- [WHAT TO DO]:
Give again, word for word, every line in the entries below from the line with "Page size: 1500x844." up to and including the line with "For every layout", and no other line.

- [RECORDS SHOWN]:
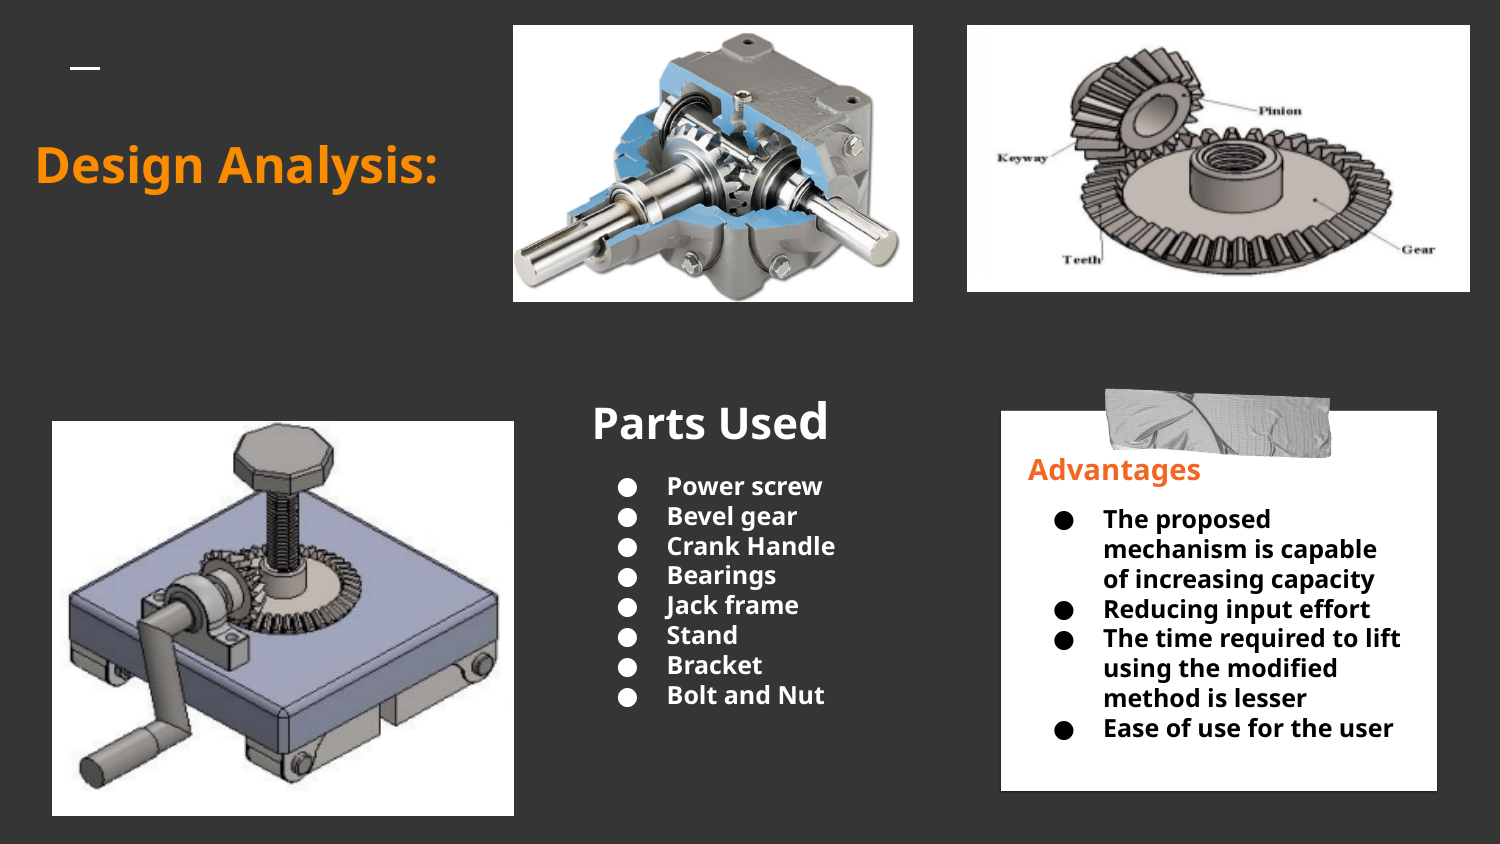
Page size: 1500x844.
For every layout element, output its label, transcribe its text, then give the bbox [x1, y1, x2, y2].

* * *

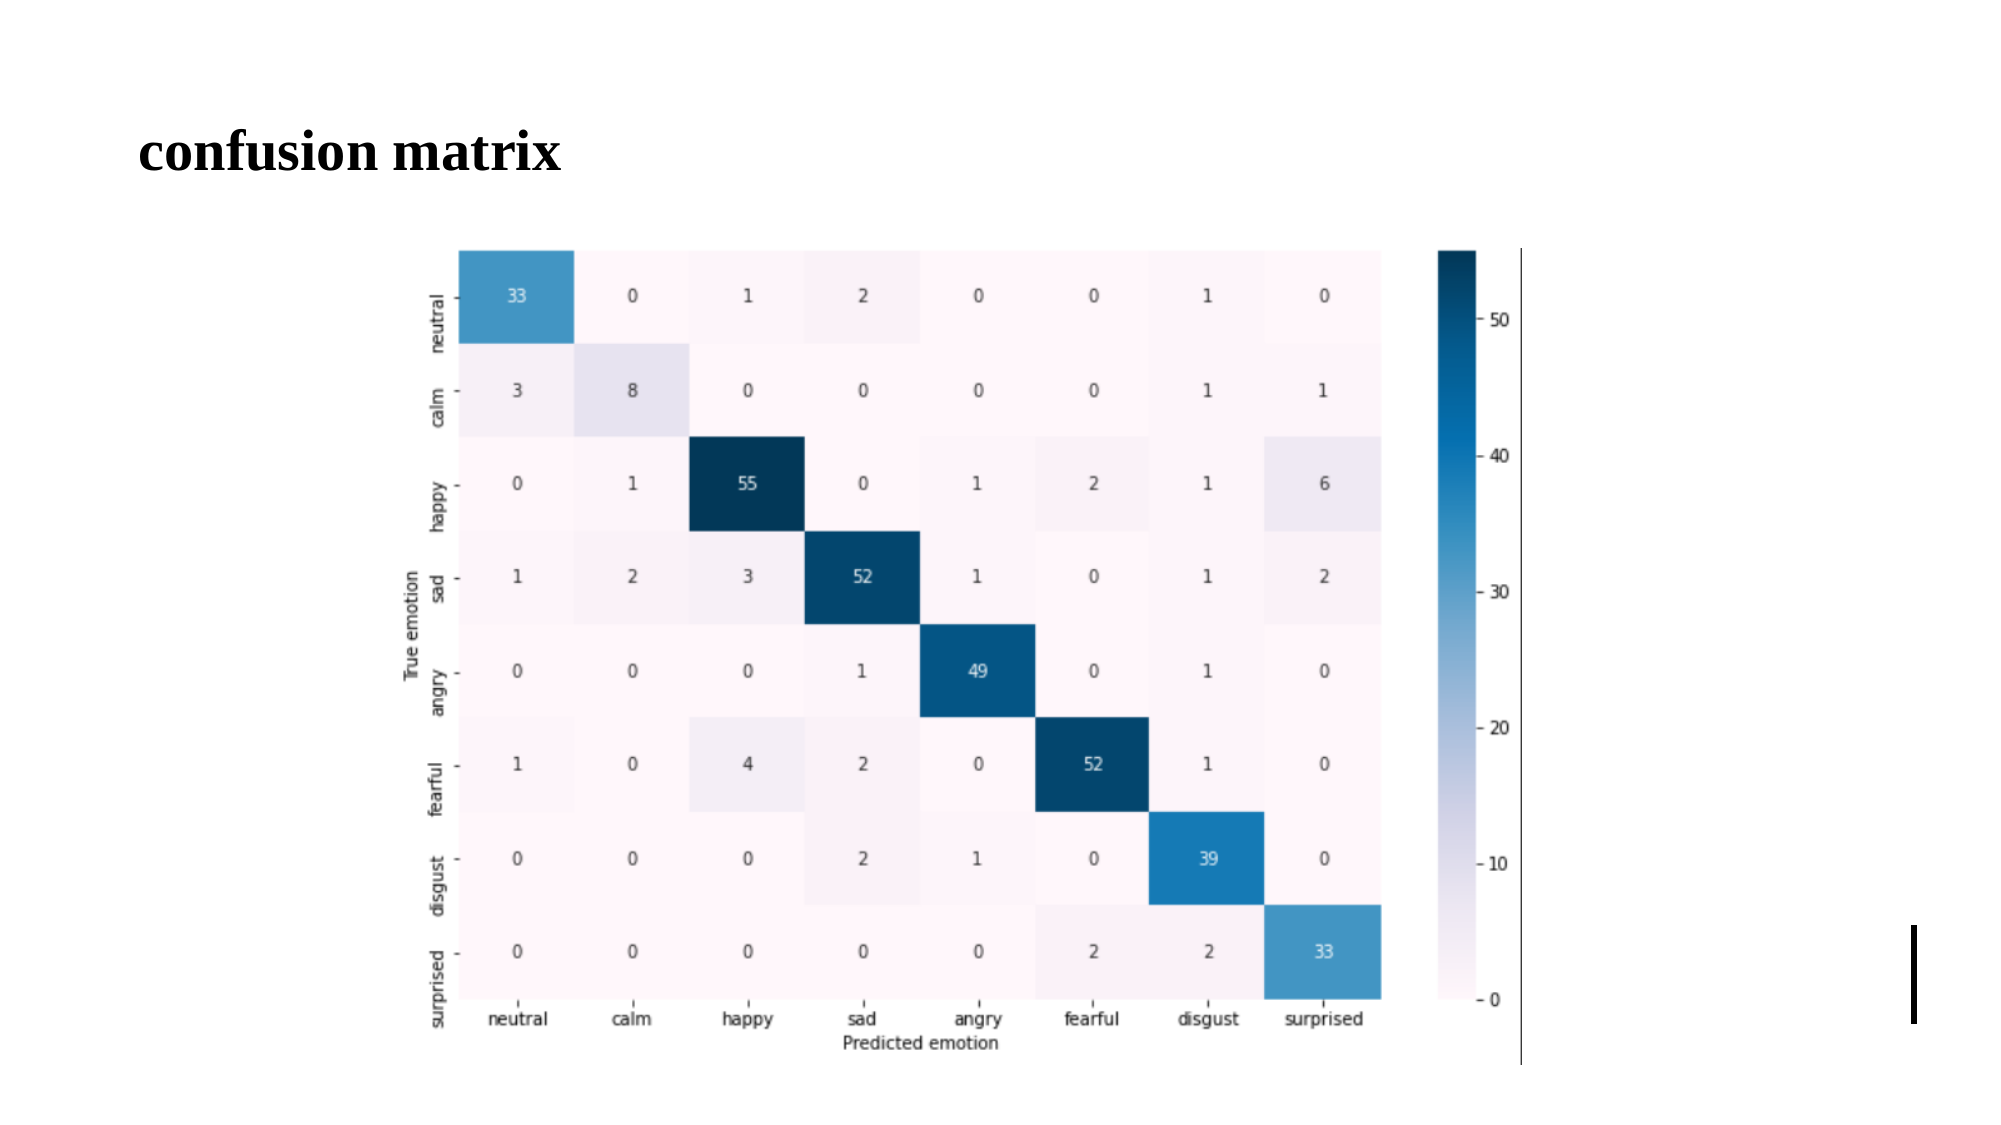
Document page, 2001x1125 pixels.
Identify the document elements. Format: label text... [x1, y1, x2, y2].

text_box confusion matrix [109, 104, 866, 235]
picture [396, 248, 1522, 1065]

- [EXERCISE SOLUTION]:
Page size: 1500x844.
For every layout element, output its label, transcribe its text, then give the bbox [x1, y1, x2, y2].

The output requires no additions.